### OBJECTIVE
Write out every line of the records below word for word, leaving out the pictures.

### RECORDS
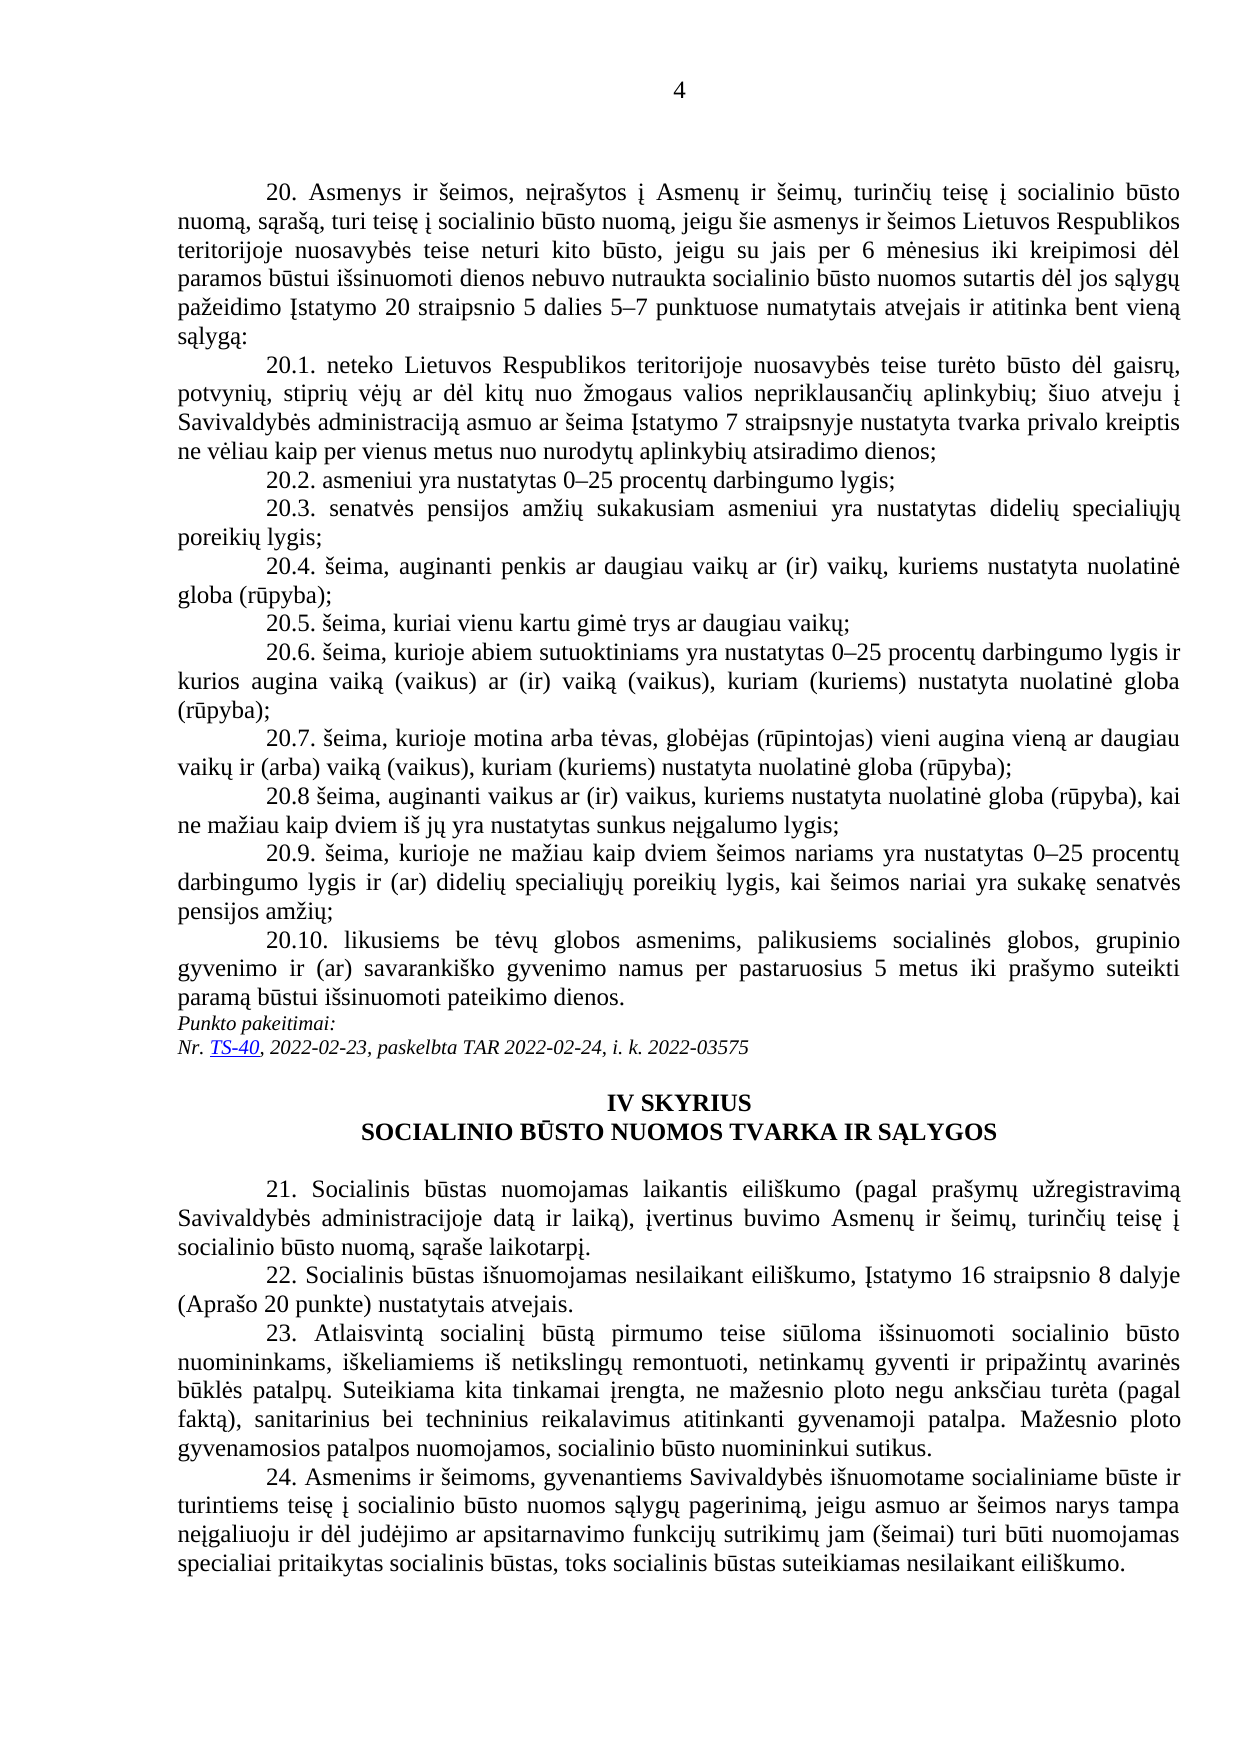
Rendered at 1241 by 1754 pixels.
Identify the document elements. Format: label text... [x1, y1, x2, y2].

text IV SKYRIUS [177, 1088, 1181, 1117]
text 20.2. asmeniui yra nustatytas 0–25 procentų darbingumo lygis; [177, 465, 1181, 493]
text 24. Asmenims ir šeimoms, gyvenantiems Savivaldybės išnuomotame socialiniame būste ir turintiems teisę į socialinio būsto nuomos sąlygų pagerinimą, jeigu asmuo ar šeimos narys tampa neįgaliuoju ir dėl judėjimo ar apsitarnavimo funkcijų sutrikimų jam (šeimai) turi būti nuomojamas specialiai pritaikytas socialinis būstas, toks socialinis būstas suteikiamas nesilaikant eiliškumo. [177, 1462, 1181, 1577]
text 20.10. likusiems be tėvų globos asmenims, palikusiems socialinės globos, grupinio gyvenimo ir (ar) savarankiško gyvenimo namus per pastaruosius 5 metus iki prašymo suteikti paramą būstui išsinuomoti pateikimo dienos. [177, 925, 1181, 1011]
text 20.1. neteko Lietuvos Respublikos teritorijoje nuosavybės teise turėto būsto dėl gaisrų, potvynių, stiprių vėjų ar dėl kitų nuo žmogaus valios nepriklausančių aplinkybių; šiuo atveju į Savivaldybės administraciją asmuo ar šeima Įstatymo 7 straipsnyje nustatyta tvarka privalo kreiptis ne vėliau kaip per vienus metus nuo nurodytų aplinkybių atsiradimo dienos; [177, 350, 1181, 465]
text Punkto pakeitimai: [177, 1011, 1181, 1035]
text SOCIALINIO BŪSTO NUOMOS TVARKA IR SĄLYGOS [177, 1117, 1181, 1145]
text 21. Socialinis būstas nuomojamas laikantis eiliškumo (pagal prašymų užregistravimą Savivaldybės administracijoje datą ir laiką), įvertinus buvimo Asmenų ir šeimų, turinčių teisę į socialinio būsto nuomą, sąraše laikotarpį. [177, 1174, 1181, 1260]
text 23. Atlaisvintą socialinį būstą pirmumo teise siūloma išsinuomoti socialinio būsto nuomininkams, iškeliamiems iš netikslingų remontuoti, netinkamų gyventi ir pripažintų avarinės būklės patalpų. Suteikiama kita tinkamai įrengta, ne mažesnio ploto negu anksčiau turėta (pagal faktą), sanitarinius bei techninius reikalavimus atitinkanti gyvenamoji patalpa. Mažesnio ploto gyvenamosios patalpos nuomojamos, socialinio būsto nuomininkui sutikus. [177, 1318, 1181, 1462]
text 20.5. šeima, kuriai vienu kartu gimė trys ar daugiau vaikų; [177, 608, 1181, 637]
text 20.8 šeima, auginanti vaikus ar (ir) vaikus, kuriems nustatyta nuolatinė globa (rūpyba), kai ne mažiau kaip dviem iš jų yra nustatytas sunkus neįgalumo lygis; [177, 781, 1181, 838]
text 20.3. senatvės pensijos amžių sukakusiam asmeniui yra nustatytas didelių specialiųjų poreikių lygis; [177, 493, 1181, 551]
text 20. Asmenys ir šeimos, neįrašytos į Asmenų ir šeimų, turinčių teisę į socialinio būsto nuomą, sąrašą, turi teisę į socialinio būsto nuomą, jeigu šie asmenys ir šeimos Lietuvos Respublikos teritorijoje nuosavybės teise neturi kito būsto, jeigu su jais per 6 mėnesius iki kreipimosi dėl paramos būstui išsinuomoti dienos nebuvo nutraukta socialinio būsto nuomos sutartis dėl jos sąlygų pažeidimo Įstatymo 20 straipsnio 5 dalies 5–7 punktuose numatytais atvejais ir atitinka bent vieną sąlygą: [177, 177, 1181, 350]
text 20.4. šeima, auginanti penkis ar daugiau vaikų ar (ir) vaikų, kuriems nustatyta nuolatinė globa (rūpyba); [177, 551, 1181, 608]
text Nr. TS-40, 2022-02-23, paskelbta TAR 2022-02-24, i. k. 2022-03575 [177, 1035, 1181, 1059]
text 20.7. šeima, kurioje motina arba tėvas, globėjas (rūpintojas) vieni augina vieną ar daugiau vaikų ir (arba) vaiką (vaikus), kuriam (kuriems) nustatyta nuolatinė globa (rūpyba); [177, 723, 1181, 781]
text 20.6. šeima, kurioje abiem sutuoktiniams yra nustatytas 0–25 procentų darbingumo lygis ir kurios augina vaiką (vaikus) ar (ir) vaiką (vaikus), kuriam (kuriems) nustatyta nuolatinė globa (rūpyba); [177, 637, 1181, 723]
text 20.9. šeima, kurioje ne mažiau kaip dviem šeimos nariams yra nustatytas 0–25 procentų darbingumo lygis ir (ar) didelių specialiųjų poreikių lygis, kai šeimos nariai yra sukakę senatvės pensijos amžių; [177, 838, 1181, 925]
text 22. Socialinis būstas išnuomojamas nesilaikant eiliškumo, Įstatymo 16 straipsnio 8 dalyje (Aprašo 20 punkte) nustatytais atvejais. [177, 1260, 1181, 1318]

### ANSWER IN FULL
Rendered at 1241 by 1754 pixels.
Identify the document elements. Format: label text... [x1, y1, x2, y2].

text IV SKYRIUS [177, 1088, 1181, 1117]
text 20.2. asmeniui yra nustatytas 0–25 procentų darbingumo lygis; [177, 465, 1181, 493]
text 24. Asmenims ir šeimoms, gyvenantiems Savivaldybės išnuomotame socialiniame būste ir turintiems teisę į socialinio būsto nuomos sąlygų pagerinimą, jeigu asmuo ar šeimos narys tampa neįgaliuoju ir dėl judėjimo ar apsitarnavimo funkcijų sutrikimų jam (šeimai) turi būti nuomojamas specialiai pritaikytas socialinis būstas, toks socialinis būstas suteikiamas nesilaikant eiliškumo. [177, 1462, 1181, 1577]
text 20.10. likusiems be tėvų globos asmenims, palikusiems socialinės globos, grupinio gyvenimo ir (ar) savarankiško gyvenimo namus per pastaruosius 5 metus iki prašymo suteikti paramą būstui išsinuomoti pateikimo dienos. [177, 925, 1181, 1011]
text 20.1. neteko Lietuvos Respublikos teritorijoje nuosavybės teise turėto būsto dėl gaisrų, potvynių, stiprių vėjų ar dėl kitų nuo žmogaus valios nepriklausančių aplinkybių; šiuo atveju į Savivaldybės administraciją asmuo ar šeima Įstatymo 7 straipsnyje nustatyta tvarka privalo kreiptis ne vėliau kaip per vienus metus nuo nurodytų aplinkybių atsiradimo dienos; [177, 350, 1181, 465]
text Punkto pakeitimai: [177, 1011, 1181, 1035]
text SOCIALINIO BŪSTO NUOMOS TVARKA IR SĄLYGOS [177, 1117, 1181, 1145]
text 21. Socialinis būstas nuomojamas laikantis eiliškumo (pagal prašymų užregistravimą Savivaldybės administracijoje datą ir laiką), įvertinus buvimo Asmenų ir šeimų, turinčių teisę į socialinio būsto nuomą, sąraše laikotarpį. [177, 1174, 1181, 1260]
text 23. Atlaisvintą socialinį būstą pirmumo teise siūloma išsinuomoti socialinio būsto nuomininkams, iškeliamiems iš netikslingų remontuoti, netinkamų gyventi ir pripažintų avarinės būklės patalpų. Suteikiama kita tinkamai įrengta, ne mažesnio ploto negu anksčiau turėta (pagal faktą), sanitarinius bei techninius reikalavimus atitinkanti gyvenamoji patalpa. Mažesnio ploto gyvenamosios patalpos nuomojamos, socialinio būsto nuomininkui sutikus. [177, 1318, 1181, 1462]
text 20.5. šeima, kuriai vienu kartu gimė trys ar daugiau vaikų; [177, 608, 1181, 637]
text 20.8 šeima, auginanti vaikus ar (ir) vaikus, kuriems nustatyta nuolatinė globa (rūpyba), kai ne mažiau kaip dviem iš jų yra nustatytas sunkus neįgalumo lygis; [177, 781, 1181, 838]
text 20.3. senatvės pensijos amžių sukakusiam asmeniui yra nustatytas didelių specialiųjų poreikių lygis; [177, 493, 1181, 551]
text 20. Asmenys ir šeimos, neįrašytos į Asmenų ir šeimų, turinčių teisę į socialinio būsto nuomą, sąrašą, turi teisę į socialinio būsto nuomą, jeigu šie asmenys ir šeimos Lietuvos Respublikos teritorijoje nuosavybės teise neturi kito būsto, jeigu su jais per 6 mėnesius iki kreipimosi dėl paramos būstui išsinuomoti dienos nebuvo nutraukta socialinio būsto nuomos sutartis dėl jos sąlygų pažeidimo Įstatymo 20 straipsnio 5 dalies 5–7 punktuose numatytais atvejais ir atitinka bent vieną sąlygą: [177, 177, 1181, 350]
text 20.4. šeima, auginanti penkis ar daugiau vaikų ar (ir) vaikų, kuriems nustatyta nuolatinė globa (rūpyba); [177, 551, 1181, 608]
text Nr. TS-40, 2022-02-23, paskelbta TAR 2022-02-24, i. k. 2022-03575 [177, 1035, 1181, 1059]
text 20.7. šeima, kurioje motina arba tėvas, globėjas (rūpintojas) vieni augina vieną ar daugiau vaikų ir (arba) vaiką (vaikus), kuriam (kuriems) nustatyta nuolatinė globa (rūpyba); [177, 723, 1181, 781]
text 20.6. šeima, kurioje abiem sutuoktiniams yra nustatytas 0–25 procentų darbingumo lygis ir kurios augina vaiką (vaikus) ar (ir) vaiką (vaikus), kuriam (kuriems) nustatyta nuolatinė globa (rūpyba); [177, 637, 1181, 723]
text 20.9. šeima, kurioje ne mažiau kaip dviem šeimos nariams yra nustatytas 0–25 procentų darbingumo lygis ir (ar) didelių specialiųjų poreikių lygis, kai šeimos nariai yra sukakę senatvės pensijos amžių; [177, 838, 1181, 925]
text 22. Socialinis būstas išnuomojamas nesilaikant eiliškumo, Įstatymo 16 straipsnio 8 dalyje (Aprašo 20 punkte) nustatytais atvejais. [177, 1260, 1181, 1318]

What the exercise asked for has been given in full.